5. Generate a Model Point Cloud

Please use the tool Matching Model and Pick Point Editor to generate a model point cloud of the target object, and therefore Mech-Vision can compare the point cloud of the target object to the model point cloud and then generate an actual picking pose.

The model point cloud and pick point generated using the Matching Model and Pick Point Editor are shown below.

../../../_images/generate_point_cloud_model_and_pick_point1.png

The generated model file will be saved in the project folder.


Project Deployment

During project deployment phase, you will need to set relevant parameters of Steps, and add the configuration files obtained in the preparation phase to corresponding Steps before actually running the project.

1. Set the DL Model File and Configuration File

  • Double-click on the Procedure Instance Segmentation to display the detailed structure.

  • Select the Step Instance Segmentation and click on icon_selectmodel to set the model file and configuration file in the Parameter, as shown below.

../../../_images/add_model_file.png

2. Set the Model File and Geometric Center File

  • Double-click on the Procedure 3D Matching to display the detailed structure.

  • Select the Step 3D Coarse Matching and click on icon_selectmodel to set the model file and geometric center file in the Parameter, as shown below.

../../../_images/add_template_file.png
  • The way to set model file and geometric center file in 3D Fine Matching is the same as it is in 3D Coarse Matching.

3. Set Poses Files

  • Select the Step Map to Multi Pick Points and click on icon_selectmodel to set the poses files and important lables in Parameter, as shown below.

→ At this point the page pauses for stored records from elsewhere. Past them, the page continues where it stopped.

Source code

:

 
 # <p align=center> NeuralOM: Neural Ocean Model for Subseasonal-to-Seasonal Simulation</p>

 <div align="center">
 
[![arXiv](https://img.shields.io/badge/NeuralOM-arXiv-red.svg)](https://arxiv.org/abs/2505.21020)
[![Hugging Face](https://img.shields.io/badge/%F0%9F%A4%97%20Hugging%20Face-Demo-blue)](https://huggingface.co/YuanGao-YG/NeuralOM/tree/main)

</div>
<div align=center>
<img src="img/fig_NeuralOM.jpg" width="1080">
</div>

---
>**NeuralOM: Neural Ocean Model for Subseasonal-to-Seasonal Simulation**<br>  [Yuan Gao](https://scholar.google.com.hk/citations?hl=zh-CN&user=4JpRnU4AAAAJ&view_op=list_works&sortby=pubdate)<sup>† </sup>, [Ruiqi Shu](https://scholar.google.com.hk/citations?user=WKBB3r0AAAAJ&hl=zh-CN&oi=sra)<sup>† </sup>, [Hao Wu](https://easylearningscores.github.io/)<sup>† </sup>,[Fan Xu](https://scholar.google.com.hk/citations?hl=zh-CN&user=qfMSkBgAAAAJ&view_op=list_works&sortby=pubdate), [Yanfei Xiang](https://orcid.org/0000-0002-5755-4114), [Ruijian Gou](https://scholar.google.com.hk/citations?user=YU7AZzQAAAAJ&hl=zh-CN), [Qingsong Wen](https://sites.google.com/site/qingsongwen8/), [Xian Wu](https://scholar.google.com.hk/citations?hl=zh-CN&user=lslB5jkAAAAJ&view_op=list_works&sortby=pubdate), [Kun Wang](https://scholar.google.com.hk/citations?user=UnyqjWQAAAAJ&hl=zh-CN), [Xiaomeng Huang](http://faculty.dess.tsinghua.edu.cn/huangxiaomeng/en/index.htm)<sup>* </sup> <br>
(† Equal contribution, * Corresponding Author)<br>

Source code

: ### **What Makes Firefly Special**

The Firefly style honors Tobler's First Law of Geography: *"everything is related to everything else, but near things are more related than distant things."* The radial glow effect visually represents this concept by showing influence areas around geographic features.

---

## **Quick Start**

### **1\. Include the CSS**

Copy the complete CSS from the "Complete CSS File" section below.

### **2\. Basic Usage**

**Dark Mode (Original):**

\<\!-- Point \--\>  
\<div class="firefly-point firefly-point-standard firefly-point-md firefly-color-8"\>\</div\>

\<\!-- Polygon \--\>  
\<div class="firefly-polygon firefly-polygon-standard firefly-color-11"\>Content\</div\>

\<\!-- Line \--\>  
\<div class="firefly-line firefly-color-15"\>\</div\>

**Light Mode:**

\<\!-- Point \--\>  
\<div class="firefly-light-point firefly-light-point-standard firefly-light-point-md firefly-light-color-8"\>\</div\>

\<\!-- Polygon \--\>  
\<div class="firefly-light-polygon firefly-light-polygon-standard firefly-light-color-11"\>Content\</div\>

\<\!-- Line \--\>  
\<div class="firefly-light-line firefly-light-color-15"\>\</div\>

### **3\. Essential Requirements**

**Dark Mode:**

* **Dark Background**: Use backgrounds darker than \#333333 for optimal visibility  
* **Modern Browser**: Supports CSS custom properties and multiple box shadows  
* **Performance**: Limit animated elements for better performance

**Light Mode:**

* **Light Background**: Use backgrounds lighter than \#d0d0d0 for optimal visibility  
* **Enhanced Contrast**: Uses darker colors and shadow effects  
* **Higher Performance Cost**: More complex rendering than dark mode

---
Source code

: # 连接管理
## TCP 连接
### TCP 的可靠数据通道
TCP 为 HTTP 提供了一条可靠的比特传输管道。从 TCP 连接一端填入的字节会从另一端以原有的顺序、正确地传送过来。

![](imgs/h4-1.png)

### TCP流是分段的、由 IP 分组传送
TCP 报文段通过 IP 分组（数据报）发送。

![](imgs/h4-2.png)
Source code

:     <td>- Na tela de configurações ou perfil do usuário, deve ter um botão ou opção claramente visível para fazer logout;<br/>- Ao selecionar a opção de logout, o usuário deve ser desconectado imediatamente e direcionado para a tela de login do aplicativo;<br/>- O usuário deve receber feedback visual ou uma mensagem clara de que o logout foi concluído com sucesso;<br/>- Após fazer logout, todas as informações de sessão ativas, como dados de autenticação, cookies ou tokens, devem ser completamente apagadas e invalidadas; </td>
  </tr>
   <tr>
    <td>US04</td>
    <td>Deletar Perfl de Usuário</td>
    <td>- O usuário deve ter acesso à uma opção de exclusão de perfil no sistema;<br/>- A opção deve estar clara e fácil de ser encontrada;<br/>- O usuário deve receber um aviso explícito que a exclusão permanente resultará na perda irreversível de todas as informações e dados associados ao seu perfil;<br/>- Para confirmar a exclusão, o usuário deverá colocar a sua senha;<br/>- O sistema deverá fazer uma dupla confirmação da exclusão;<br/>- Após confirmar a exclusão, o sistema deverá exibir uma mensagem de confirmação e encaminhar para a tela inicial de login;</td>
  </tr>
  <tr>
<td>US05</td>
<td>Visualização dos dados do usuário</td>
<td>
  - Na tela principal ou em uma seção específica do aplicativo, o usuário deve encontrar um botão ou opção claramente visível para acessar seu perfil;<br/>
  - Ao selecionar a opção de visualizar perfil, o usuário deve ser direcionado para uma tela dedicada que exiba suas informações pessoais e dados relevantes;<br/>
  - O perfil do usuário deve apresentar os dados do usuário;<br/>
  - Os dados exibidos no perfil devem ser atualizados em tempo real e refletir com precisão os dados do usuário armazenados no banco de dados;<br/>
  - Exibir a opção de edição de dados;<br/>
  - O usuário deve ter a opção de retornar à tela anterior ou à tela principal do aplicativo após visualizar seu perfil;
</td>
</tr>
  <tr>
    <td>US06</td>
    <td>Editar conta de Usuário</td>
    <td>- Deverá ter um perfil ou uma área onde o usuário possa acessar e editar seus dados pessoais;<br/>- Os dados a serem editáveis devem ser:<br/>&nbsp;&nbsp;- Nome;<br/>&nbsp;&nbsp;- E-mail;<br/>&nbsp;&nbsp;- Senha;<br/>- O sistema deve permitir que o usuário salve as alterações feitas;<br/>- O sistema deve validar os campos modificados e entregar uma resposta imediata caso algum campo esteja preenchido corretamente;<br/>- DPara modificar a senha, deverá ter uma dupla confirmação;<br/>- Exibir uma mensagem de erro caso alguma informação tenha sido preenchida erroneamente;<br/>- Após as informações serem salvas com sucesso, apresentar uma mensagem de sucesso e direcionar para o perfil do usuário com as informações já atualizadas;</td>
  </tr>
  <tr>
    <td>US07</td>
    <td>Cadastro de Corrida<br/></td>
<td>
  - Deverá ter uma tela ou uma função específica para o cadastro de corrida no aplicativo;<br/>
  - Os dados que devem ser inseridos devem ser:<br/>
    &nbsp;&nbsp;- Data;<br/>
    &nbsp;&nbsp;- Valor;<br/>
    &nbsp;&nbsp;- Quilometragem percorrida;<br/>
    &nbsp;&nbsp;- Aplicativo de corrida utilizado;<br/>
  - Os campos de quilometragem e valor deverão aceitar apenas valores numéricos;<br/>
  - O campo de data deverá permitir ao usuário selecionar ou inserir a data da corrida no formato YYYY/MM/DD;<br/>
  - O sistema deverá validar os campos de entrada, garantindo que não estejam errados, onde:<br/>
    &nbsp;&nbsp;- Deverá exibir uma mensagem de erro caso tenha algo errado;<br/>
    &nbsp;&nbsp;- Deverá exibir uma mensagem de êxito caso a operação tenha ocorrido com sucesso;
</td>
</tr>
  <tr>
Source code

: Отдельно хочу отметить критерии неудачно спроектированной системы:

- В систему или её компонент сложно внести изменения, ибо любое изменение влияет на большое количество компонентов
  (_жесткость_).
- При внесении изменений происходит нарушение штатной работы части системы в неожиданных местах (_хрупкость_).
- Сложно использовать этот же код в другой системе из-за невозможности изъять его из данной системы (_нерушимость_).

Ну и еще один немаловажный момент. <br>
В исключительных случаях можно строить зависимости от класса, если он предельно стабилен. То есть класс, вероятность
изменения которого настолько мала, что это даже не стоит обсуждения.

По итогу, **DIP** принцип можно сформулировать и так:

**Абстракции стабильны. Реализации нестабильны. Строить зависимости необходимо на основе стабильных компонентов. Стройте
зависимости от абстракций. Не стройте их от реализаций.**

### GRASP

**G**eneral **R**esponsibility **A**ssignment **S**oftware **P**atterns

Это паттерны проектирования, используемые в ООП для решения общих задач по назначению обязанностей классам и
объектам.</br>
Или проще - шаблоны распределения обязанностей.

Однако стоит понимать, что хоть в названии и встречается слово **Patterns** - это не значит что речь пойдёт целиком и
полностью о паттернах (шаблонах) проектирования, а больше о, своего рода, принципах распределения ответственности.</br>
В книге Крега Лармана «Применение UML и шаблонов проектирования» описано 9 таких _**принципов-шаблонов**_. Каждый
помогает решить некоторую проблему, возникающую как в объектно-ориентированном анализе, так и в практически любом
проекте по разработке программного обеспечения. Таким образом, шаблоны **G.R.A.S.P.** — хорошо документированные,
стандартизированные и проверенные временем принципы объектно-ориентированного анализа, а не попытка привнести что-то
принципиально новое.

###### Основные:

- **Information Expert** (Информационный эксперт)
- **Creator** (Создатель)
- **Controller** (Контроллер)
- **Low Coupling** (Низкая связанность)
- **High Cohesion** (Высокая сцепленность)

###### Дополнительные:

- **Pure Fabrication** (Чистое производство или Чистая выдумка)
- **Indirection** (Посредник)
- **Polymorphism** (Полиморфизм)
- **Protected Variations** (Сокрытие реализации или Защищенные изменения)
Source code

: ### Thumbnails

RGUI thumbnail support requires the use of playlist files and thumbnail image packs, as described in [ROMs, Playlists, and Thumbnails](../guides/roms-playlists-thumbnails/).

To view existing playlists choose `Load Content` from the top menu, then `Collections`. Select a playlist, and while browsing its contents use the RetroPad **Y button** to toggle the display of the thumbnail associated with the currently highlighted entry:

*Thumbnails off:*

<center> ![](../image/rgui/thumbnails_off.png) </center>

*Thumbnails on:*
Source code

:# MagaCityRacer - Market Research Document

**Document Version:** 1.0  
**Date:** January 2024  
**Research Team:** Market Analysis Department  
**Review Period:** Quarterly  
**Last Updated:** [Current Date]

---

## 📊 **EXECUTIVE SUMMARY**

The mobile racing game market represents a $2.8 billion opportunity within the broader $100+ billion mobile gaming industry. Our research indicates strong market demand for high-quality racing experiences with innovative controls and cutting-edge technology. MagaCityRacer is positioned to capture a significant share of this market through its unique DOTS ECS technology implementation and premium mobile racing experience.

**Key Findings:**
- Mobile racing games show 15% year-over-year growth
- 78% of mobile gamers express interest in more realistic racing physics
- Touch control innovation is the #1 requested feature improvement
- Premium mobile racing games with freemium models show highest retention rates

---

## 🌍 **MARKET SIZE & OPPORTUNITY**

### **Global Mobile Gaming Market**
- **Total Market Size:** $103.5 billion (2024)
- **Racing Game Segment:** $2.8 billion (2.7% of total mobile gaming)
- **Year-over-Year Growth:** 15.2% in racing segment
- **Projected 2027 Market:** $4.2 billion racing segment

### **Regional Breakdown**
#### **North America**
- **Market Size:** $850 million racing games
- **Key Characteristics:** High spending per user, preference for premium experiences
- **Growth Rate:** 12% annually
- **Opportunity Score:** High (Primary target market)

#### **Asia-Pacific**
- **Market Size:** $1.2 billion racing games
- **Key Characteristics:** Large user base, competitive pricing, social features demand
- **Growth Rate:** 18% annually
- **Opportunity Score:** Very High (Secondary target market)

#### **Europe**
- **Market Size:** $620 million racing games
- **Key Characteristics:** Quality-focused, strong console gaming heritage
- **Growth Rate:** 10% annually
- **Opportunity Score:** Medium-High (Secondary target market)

../../../_images/multi_capture_points.png

Running and Debugging

After completing the project deployment, click on icon_run_button to run the project.

Tip

If you need to save the images or parameters when debugging the project or before training a deep learning model, you can use the tool Data Storage.


After successfully running and debugging the project, if you need to save the on-site data for future reference or you find that certain part of the project is not performing well and would like to optimize the Step or tune the parameters in an off-site situation, the tools Data Storage and Data Playback can be very useful.

Prerequisites for using the tool Data Playback:

  1. A project file in which the project can run correctly without errors.

  2. On-site source data which is gathered during the whole period while running the project, including 2D color images, depth maps, camera parameter file. Please refer to Data Storage for instructions on how to save the data.